─── TEXT EXTRACT
At that meeting, several members of the Croydon club, namely Gordon Cornell and Norman Butcher, distinguished themselves by winning their respective events. George Fletcher took note of these performances and introduced himself to Gordon and Norman. Gordon later told me that this was the first-ever meeting between himself and George Fletcher. He could not recall if George introduced himself at the event or at the subsequent club meeting/celebration.
Regardless, this meeting came at a pivotal point in George’s career with IMA at a time when management pressures had placed him in urgent need of assistance. The Woburn Abbey results had made him aware of the above-average control-line flying capabilities of both Gordon and Norman, who moreover both lived near the IMA factory at Merton, which is only a few miles from Croydon. Since control-line flying was then still the most popular form of aeromodelling in Britain (how times change!), also representing the most significant long-term performance challenge for any model engine, George suggested that the two Croydon club-mates should come on board as a test team to assist in the further development of the FROG engines and model kits. Unsurprisingly, the two were more than pleased to accept this invitation.
Once the new development team was established, the evolving engines and models were flight-tested on the Lines Bros. sport field which was part of the factory complex. This field may be clearly seen to the right of the main factory complex in the accompanying air photograph. Gordon recalled that factory visits occurred on most Saturdays. Additional flight testing took place in Beddington Park and on Wimbledon Common close to the Windmill Pub (an inducement, perhaps?!?).
The first order of business was to embark upon the development of the larger design which IMA management were then keen to see enter production. A displacement of 3.5 cc was decided upon, this being a suitable displacement for an R/C or C/L stunt motor as well as keeping the engine eligible for S.M.A.E combat, which then permitted engines of up to 3.5 cc.
A prototype of the new design was soon in existence. The prototype FROG 349, as it was to become known, looked generally similar to the later production version, although it utilized a head and cooling jacket seemingly borrowed from the contemporary Frog 249 BB and undeniably needed a little "cleaning-up".
──────
YOUR TASKS:
1. Reproduce the collected data word for word, starting at its first line and ending after the line that contains "Nagoya: 10:35 -> 3:35", with both of those lines included.
2. Carry on the passage on the FROG engines from the point where it stops.
The passage on the FROG engines and the collected data are unrelated.
─── RECORDS FOR PROCESSING
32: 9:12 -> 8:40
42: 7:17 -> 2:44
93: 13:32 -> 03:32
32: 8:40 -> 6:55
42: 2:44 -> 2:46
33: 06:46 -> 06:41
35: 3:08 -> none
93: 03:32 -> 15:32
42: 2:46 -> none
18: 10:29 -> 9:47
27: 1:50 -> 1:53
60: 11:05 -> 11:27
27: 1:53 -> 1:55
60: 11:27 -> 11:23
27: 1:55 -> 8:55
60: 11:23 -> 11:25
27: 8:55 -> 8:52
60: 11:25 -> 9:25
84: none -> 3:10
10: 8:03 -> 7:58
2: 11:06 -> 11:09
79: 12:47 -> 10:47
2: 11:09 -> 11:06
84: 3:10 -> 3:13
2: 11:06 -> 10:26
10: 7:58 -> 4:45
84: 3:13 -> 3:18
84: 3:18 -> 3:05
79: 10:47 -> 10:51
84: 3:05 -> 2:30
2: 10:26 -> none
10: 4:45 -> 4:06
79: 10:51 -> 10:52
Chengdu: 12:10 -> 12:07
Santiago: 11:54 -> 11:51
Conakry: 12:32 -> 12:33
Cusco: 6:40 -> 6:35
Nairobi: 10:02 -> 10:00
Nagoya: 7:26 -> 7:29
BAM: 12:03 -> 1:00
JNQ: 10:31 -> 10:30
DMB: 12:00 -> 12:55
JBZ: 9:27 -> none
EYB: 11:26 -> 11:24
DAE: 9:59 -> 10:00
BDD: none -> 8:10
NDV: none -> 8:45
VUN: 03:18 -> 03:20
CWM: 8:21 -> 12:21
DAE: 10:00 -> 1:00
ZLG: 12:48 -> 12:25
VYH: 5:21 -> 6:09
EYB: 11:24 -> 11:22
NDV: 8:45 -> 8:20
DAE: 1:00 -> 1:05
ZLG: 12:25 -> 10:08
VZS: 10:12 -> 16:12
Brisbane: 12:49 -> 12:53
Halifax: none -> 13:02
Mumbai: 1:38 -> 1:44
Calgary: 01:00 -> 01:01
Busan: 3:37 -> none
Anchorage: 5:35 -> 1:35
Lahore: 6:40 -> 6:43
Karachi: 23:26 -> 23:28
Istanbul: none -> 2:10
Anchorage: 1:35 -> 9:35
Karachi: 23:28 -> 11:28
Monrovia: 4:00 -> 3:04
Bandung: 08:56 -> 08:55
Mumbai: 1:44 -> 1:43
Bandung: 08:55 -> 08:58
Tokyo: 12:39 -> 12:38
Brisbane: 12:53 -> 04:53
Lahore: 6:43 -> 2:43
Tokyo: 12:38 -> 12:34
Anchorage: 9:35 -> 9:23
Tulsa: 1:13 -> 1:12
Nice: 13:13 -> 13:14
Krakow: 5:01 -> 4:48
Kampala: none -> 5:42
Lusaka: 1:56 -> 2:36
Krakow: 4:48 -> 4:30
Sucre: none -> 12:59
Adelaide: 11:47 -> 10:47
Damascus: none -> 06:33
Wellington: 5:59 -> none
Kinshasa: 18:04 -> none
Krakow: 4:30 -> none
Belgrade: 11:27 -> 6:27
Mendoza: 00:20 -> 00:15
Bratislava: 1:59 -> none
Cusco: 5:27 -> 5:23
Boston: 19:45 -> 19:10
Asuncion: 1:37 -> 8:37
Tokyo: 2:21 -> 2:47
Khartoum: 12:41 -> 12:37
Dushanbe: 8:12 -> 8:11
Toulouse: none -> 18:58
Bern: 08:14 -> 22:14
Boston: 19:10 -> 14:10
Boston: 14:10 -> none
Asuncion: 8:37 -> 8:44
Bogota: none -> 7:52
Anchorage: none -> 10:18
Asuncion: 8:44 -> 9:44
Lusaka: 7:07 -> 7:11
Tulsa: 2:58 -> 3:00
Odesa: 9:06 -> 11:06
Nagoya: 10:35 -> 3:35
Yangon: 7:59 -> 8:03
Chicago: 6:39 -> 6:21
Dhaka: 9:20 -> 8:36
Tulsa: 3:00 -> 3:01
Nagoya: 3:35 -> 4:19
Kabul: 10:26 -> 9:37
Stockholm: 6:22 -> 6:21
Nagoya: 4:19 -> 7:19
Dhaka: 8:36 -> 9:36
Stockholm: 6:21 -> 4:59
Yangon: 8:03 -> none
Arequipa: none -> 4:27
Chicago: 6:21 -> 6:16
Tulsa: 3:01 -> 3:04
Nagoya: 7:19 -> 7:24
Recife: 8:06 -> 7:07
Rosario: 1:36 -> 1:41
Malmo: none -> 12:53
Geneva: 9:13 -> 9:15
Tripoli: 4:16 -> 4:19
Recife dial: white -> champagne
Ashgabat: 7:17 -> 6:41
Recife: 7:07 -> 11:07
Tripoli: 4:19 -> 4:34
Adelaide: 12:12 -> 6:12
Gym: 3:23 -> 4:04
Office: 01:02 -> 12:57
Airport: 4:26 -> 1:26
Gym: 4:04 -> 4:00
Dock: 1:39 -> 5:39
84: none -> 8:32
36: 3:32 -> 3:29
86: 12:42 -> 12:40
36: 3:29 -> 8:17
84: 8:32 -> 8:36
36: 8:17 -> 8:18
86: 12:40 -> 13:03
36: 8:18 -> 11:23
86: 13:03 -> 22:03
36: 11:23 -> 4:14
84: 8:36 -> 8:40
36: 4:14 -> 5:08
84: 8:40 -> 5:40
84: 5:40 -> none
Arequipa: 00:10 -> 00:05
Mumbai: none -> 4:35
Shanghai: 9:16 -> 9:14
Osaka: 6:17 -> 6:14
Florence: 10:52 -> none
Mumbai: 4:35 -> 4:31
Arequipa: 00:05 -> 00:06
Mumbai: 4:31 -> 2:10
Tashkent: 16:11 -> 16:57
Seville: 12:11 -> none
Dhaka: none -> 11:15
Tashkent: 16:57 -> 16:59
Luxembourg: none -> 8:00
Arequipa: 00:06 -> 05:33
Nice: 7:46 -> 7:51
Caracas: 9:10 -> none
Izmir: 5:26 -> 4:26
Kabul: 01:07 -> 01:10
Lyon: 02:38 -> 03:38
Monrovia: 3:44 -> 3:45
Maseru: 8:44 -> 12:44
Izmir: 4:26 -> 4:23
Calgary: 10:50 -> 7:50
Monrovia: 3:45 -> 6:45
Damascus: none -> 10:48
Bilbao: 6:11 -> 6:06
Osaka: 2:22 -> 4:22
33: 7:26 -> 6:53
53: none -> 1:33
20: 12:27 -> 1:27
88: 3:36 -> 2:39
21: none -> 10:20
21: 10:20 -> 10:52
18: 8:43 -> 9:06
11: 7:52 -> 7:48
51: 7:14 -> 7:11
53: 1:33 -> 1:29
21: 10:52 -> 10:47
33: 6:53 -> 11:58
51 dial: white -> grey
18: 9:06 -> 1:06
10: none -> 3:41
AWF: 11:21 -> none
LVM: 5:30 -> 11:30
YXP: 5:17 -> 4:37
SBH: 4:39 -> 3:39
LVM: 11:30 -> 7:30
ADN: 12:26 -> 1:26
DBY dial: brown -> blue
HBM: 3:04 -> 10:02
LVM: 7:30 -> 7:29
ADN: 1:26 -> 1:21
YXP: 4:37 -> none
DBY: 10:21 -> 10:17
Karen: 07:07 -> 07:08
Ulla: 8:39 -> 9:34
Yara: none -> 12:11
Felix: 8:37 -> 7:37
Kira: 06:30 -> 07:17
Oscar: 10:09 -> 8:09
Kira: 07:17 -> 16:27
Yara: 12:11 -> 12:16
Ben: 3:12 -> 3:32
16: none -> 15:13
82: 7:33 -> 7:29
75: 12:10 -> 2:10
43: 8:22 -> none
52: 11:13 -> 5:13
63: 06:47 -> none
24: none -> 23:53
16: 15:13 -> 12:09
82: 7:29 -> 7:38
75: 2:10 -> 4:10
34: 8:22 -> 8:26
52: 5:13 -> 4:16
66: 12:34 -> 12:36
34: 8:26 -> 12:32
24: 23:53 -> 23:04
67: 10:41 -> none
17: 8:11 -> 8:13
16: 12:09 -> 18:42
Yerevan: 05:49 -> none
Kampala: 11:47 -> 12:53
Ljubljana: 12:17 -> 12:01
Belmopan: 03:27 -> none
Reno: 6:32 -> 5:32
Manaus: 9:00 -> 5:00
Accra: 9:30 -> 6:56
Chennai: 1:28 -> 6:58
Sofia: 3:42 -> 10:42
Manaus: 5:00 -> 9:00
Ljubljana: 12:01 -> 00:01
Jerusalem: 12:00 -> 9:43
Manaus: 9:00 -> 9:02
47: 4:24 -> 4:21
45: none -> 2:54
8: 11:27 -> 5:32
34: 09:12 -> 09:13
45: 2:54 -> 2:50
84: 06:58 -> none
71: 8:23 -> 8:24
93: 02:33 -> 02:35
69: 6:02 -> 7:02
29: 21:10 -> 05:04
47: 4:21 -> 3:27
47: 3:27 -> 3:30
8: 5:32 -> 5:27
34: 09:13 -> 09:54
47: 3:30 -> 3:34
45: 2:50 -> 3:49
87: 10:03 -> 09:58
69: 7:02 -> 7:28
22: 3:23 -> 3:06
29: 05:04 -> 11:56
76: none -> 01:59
──────
EXERCISE RESPONSES:
1.
32: 9:12 -> 8:40
42: 7:17 -> 2:44
93: 13:32 -> 03:32
32: 8:40 -> 6:55
42: 2:44 -> 2:46
33: 06:46 -> 06:41
35: 3:08 -> none
93: 03:32 -> 15:32
42: 2:46 -> none
18: 10:29 -> 9:47
27: 1:50 -> 1:53
60: 11:05 -> 11:27
27: 1:53 -> 1:55
60: 11:27 -> 11:23
27: 1:55 -> 8:55
60: 11:23 -> 11:25
27: 8:55 -> 8:52
60: 11:25 -> 9:25
84: none -> 3:10
10: 8:03 -> 7:58
2: 11:06 -> 11:09
79: 12:47 -> 10:47
2: 11:09 -> 11:06
84: 3:10 -> 3:13
2: 11:06 -> 10:26
10: 7:58 -> 4:45
84: 3:13 -> 3:18
84: 3:18 -> 3:05
79: 10:47 -> 10:51
84: 3:05 -> 2:30
2: 10:26 -> none
10: 4:45 -> 4:06
79: 10:51 -> 10:52
Chengdu: 12:10 -> 12:07
Santiago: 11:54 -> 11:51
Conakry: 12:32 -> 12:33
Cusco: 6:40 -> 6:35
Nairobi: 10:02 -> 10:00
Nagoya: 7:26 -> 7:29
BAM: 12:03 -> 1:00
JNQ: 10:31 -> 10:30
DMB: 12:00 -> 12:55
JBZ: 9:27 -> none
EYB: 11:26 -> 11:24
DAE: 9:59 -> 10:00
BDD: none -> 8:10
NDV: none -> 8:45
VUN: 03:18 -> 03:20
CWM: 8:21 -> 12:21
DAE: 10:00 -> 1:00
ZLG: 12:48 -> 12:25
VYH: 5:21 -> 6:09
EYB: 11:24 -> 11:22
NDV: 8:45 -> 8:20
DAE: 1:00 -> 1:05
ZLG: 12:25 -> 10:08
VZS: 10:12 -> 16:12
Brisbane: 12:49 -> 12:53
Halifax: none -> 13:02
Mumbai: 1:38 -> 1:44
Calgary: 01:00 -> 01:01
Busan: 3:37 -> none
Anchorage: 5:35 -> 1:35
Lahore: 6:40 -> 6:43
Karachi: 23:26 -> 23:28
Istanbul: none -> 2:10
Anchorage: 1:35 -> 9:35
Karachi: 23:28 -> 11:28
Monrovia: 4:00 -> 3:04
Bandung: 08:56 -> 08:55
Mumbai: 1:44 -> 1:43
Bandung: 08:55 -> 08:58
Tokyo: 12:39 -> 12:38
Brisbane: 12:53 -> 04:53
Lahore: 6:43 -> 2:43
Tokyo: 12:38 -> 12:34
Anchorage: 9:35 -> 9:23
Tulsa: 1:13 -> 1:12
Nice: 13:13 -> 13:14
Krakow: 5:01 -> 4:48
Kampala: none -> 5:42
Lusaka: 1:56 -> 2:36
Krakow: 4:48 -> 4:30
Sucre: none -> 12:59
Adelaide: 11:47 -> 10:47
Damascus: none -> 06:33
Wellington: 5:59 -> none
Kinshasa: 18:04 -> none
Krakow: 4:30 -> none
Belgrade: 11:27 -> 6:27
Mendoza: 00:20 -> 00:15
Bratislava: 1:59 -> none
Cusco: 5:27 -> 5:23
Boston: 19:45 -> 19:10
Asuncion: 1:37 -> 8:37
Tokyo: 2:21 -> 2:47
Khartoum: 12:41 -> 12:37
Dushanbe: 8:12 -> 8:11
Toulouse: none -> 18:58
Bern: 08:14 -> 22:14
Boston: 19:10 -> 14:10
Boston: 14:10 -> none
Asuncion: 8:37 -> 8:44
Bogota: none -> 7:52
Anchorage: none -> 10:18
Asuncion: 8:44 -> 9:44
Lusaka: 7:07 -> 7:11
Tulsa: 2:58 -> 3:00
Odesa: 9:06 -> 11:06
Nagoya: 10:35 -> 3:35

2.
This prototype was sent to Peter Chinn, who was recognized at the time as Britain's leading tester of model engines as well as being an objective and knowledgeable critic whose assessments of prototype models were greatly valued by manufacturers. After testing the 349 prototype and reporting back to iMA, Chinn published a photograph of the tested engine in the February 1958 issue of "Model Aircraft", noting the fact that it had been just "one of the manufacturers' experimental models tested during the (previous) year". At the time of publication of this photograph, the decision to put the new design into production had evidently not yet been taken - indeed, Chinn specifically commented that the engine was "not likely to go into production".
However, towards the end of 1958 the IMA Directors finally took the plunge by deciding to proceed with production of the new model. The engine finally saw the light of day in production form in early 1959, well over a year after its initial inception. I’ve set out the FROG 349 story in a separate article to be found on MEN. Suffice it to say here that while it was a bit on the heavy and bulky side for the power that it developed, the 349 was a well-made engine which upheld IMA's reputation for design originality with its cross-flow loop scavenging, sidestack exhaust and "centrifugal" drum valve induction.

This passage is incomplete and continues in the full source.